-- Opening Marker --

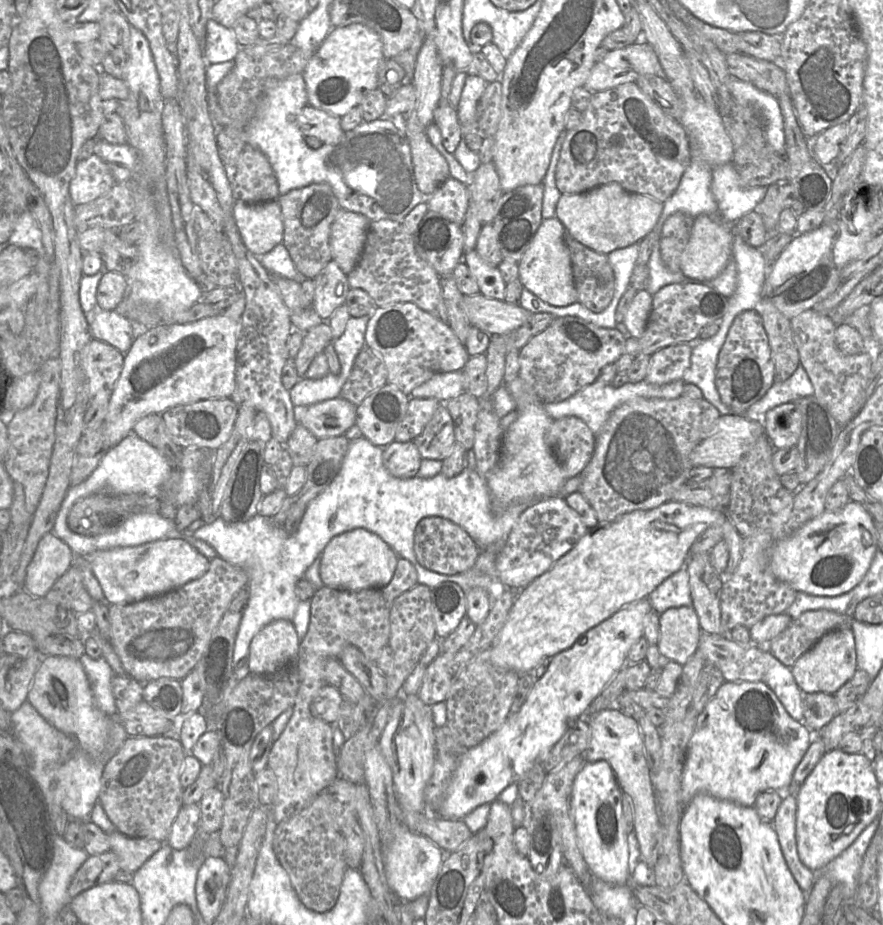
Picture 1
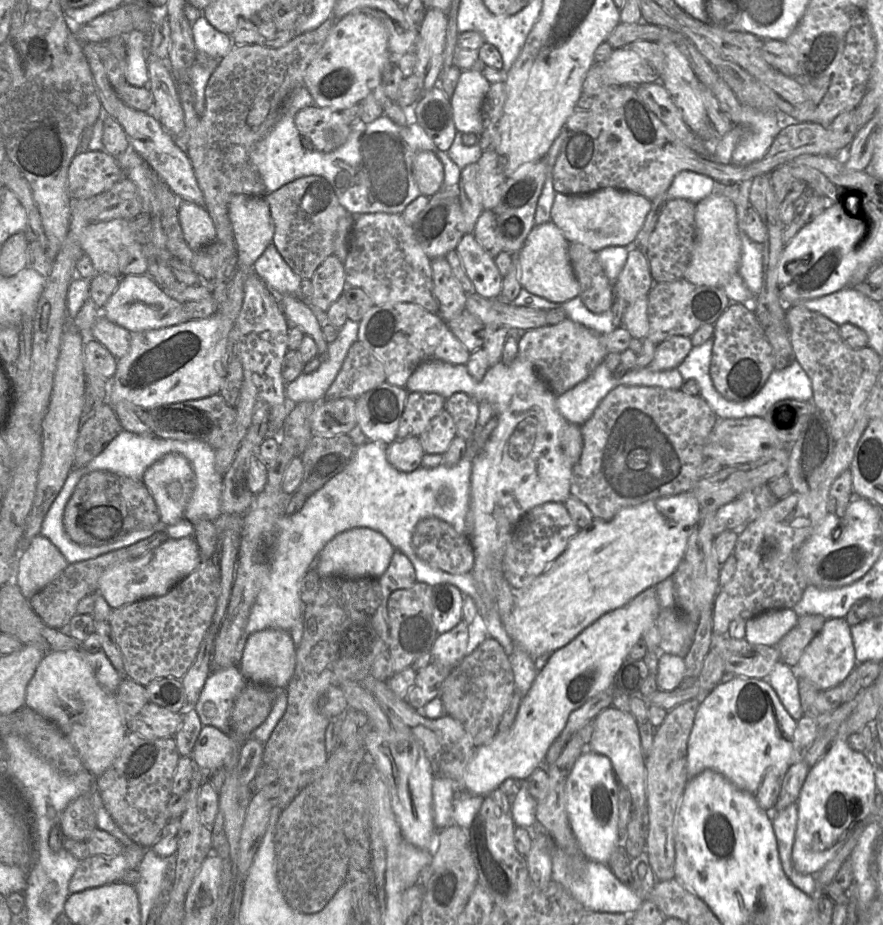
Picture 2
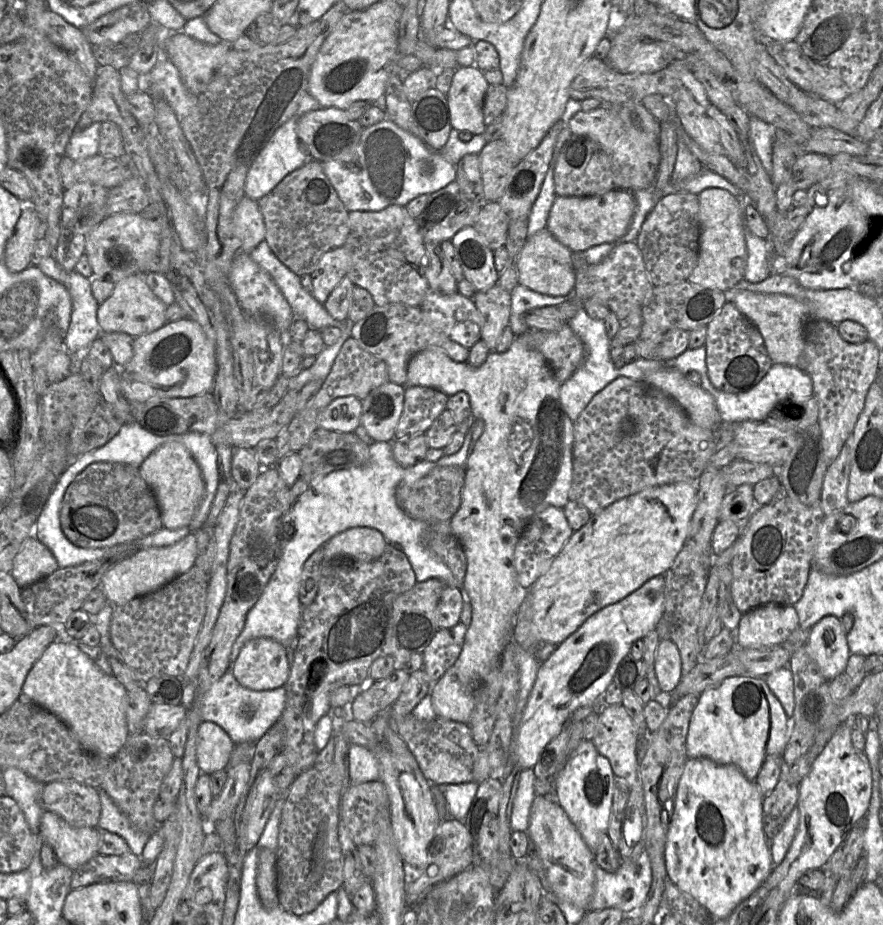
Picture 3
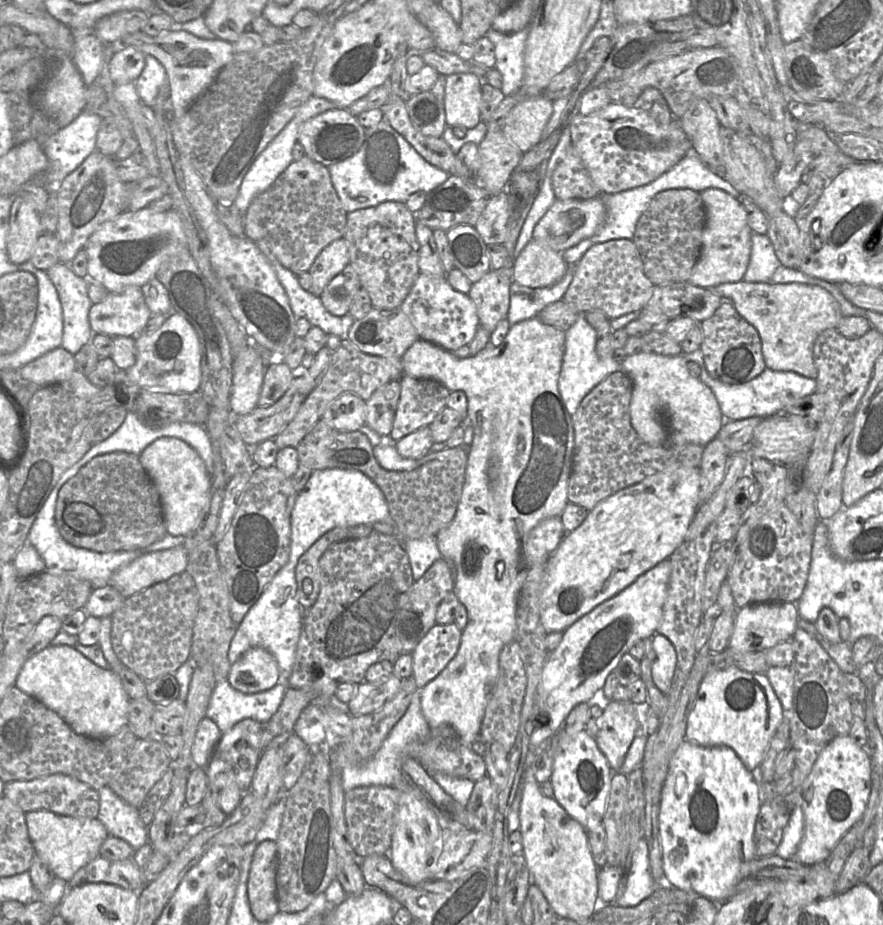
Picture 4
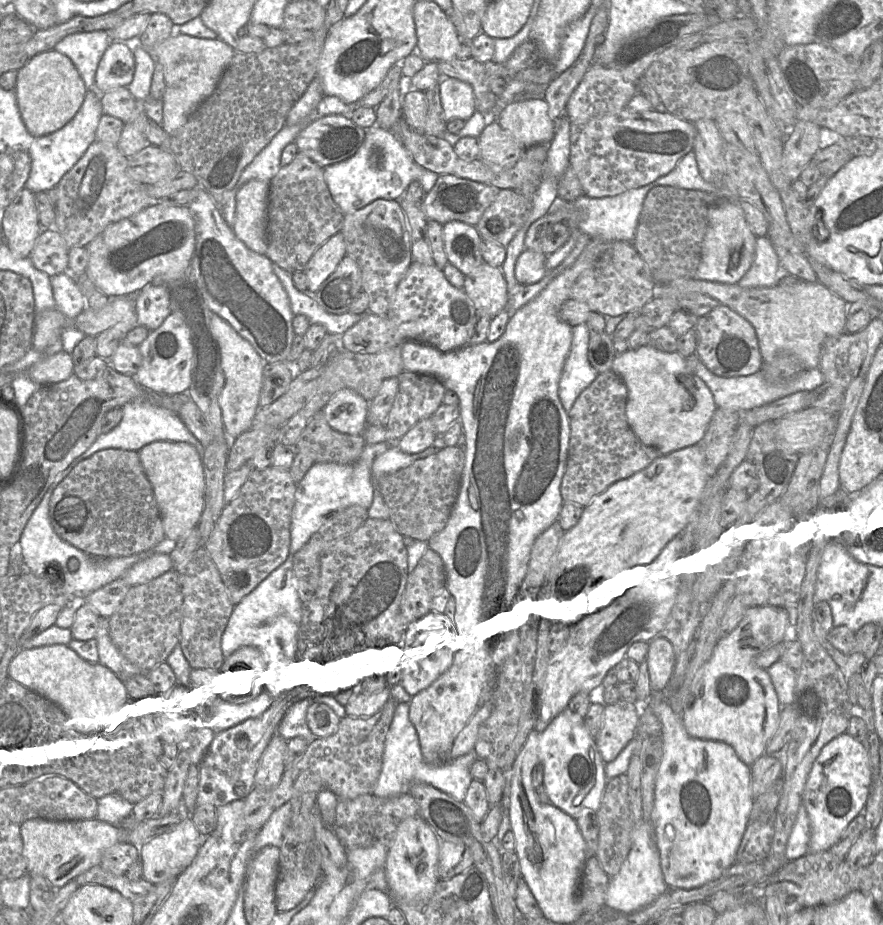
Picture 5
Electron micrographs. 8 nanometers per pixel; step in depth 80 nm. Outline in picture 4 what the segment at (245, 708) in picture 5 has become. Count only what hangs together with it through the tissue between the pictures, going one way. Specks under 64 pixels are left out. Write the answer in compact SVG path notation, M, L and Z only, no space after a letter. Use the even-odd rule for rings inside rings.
M227 678L223 679L216 682L206 710L206 717L213 720L223 734L231 730L239 721L246 718L265 725L278 710L286 688L286 682L279 682L274 687L263 692L247 694L233 688Z

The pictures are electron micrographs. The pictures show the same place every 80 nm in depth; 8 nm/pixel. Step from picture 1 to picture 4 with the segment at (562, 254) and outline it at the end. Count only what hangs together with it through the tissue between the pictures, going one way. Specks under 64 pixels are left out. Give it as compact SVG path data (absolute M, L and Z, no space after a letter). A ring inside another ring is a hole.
M531 240L514 262L512 279L529 288L544 288L560 281L568 269L562 252Z

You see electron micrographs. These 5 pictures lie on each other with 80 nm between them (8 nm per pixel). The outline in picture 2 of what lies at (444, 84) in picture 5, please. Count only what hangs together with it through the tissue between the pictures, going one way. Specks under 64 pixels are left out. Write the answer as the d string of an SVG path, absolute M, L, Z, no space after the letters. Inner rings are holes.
M462 71L450 98L454 123L461 133L481 135L483 124L481 108L491 83L478 71Z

-- Closing Marker --

* Description of the task: Could you repeat all of the entries exactly, without the pictures?

* Result below:
Picture 1
Picture 2
Picture 3
Picture 4
Picture 5
Electron micrographs. 8 nanometers per pixel; step in depth 80 nm. Outline in picture 4 what the segment at (245, 708) in picture 5 has become. Count only what hangs together with it through the tissue between the pictures, going one way. Specks under 64 pixels are left out. Write the answer in compact SVG path notation, M, L and Z only, no space after a letter. Use the even-odd rule for rings inside rings.
M227 678L223 679L216 682L206 710L206 717L213 720L223 734L231 730L239 721L246 718L265 725L278 710L286 688L286 682L279 682L274 687L263 692L247 694L233 688Z

The pictures are electron micrographs. The pictures show the same place every 80 nm in depth; 8 nm/pixel. Step from picture 1 to picture 4 with the segment at (562, 254) and outline it at the end. Count only what hangs together with it through the tissue between the pictures, going one way. Specks under 64 pixels are left out. Give it as compact SVG path data (absolute M, L and Z, no space after a letter). A ring inside another ring is a hole.
M531 240L514 262L512 279L529 288L544 288L560 281L568 269L562 252Z

You see electron micrographs. These 5 pictures lie on each other with 80 nm between them (8 nm per pixel). The outline in picture 2 of what lies at (444, 84) in picture 5, please. Count only what hangs together with it through the tissue between the pictures, going one way. Specks under 64 pixels are left out. Write the answer as the d string of an SVG path, absolute M, L, Z, no space after the letters. Inner rings are holes.
M462 71L450 98L454 123L461 133L481 135L483 124L481 108L491 83L478 71Z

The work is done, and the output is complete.